Case in point: In 1995, several members of the American Fly Fishers Federation and Trout Unlimited were fishing on Mill Creek, a spring-fed cold-water trout stream in the Mark Twain National Forest. When they got to a low-water bridge that was being rebuilt by a contractor for the U.S. Forest Service, they saw a bulldozer operator in the process of trying to channelize the creek 100 feet upstream of the bridge and 975 feet downstream.
According to the permit the contractor was operating under, this was absolutely, unequivocally not allowed. The fishermen "rather unceremoniously assisted" the bulldozer operator from the site and immediately contacted Midkiff, of the Sierra Club.
"People get these permits knowing full well that nobody is monitoring or supervising," Midkiff says. "The channelization of that stream would not have been permitted under any permit, but nobody was monitoring or supervising it. Fortunately, those trout fishermen were there and just raised holy hell about it, ended up calling us, and we called the Forest Service and the Corps and ended up sort of negotiating between the two agencies to get somebody to deal with it."

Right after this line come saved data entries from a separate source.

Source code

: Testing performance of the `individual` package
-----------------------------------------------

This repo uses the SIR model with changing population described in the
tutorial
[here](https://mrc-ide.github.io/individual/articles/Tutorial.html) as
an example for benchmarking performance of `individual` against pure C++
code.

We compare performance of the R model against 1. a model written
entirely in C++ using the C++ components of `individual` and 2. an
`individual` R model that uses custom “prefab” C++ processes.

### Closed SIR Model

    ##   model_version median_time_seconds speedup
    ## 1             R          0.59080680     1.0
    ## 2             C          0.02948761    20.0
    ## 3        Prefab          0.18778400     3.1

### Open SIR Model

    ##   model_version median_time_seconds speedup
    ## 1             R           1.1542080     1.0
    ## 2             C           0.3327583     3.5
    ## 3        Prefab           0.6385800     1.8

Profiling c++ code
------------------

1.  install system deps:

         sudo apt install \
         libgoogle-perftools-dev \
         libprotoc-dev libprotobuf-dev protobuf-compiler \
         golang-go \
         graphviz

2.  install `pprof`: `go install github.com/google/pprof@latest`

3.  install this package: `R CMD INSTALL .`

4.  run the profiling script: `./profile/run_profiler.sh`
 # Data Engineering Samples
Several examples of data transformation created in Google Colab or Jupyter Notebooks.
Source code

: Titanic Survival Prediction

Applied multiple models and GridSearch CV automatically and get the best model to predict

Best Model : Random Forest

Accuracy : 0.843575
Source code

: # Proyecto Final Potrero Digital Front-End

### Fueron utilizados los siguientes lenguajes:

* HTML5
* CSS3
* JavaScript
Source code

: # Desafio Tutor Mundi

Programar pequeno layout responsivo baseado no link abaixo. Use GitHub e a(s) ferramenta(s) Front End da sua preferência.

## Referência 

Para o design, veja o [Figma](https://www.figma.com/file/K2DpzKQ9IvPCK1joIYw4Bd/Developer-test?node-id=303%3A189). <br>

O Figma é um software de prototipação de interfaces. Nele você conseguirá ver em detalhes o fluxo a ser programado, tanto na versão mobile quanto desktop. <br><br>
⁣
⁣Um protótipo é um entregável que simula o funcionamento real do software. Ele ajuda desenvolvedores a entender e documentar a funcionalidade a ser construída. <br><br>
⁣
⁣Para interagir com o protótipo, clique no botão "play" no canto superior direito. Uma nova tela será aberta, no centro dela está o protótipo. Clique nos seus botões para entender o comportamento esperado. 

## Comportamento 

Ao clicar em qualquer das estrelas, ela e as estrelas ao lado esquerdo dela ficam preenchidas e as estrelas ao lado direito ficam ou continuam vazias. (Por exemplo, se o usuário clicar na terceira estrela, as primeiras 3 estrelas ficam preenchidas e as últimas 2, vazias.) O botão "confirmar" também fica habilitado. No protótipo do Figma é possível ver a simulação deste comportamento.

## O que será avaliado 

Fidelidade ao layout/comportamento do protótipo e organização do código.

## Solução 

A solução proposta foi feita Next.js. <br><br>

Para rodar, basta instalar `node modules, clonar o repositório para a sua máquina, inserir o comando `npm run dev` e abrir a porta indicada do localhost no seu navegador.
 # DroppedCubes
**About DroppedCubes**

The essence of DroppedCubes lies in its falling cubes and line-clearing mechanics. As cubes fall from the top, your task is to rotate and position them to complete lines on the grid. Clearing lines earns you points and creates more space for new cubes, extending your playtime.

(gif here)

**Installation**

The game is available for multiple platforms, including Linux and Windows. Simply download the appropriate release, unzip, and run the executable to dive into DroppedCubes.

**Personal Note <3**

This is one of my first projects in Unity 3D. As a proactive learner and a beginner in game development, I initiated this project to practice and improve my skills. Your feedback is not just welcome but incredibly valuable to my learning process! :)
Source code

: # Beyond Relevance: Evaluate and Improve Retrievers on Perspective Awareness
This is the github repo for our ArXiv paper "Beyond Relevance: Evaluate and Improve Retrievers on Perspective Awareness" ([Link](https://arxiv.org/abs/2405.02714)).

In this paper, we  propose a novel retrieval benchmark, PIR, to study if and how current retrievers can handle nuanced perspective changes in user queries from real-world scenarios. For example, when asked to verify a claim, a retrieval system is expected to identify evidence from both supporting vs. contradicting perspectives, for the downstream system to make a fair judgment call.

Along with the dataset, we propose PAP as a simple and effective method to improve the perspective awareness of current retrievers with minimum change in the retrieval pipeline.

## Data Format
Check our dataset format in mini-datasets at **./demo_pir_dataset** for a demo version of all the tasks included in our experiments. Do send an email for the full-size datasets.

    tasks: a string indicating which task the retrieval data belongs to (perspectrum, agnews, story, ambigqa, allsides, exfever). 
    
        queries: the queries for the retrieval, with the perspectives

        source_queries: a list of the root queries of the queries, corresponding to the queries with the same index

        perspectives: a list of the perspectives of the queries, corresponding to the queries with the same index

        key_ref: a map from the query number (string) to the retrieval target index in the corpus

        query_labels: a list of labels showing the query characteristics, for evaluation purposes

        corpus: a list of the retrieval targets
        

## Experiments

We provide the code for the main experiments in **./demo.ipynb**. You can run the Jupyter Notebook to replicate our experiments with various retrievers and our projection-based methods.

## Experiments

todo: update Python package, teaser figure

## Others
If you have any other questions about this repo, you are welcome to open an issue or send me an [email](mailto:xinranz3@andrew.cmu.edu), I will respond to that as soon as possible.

Midkiff can recite dozens of similar examples, including an incident last summer in which a Sierra Club member ran across a large gravel excavation taking place next to Huzzah Creek. When the member called the Corps of Engineers in St. Louis, they learned there was no permit for the excavation. Midkiff says the member was told that an investigation couldn't be launched for another three to six months, because the Corps has only two people in the St. Louis district office conducting site investigations over a 28,000-square-mile area.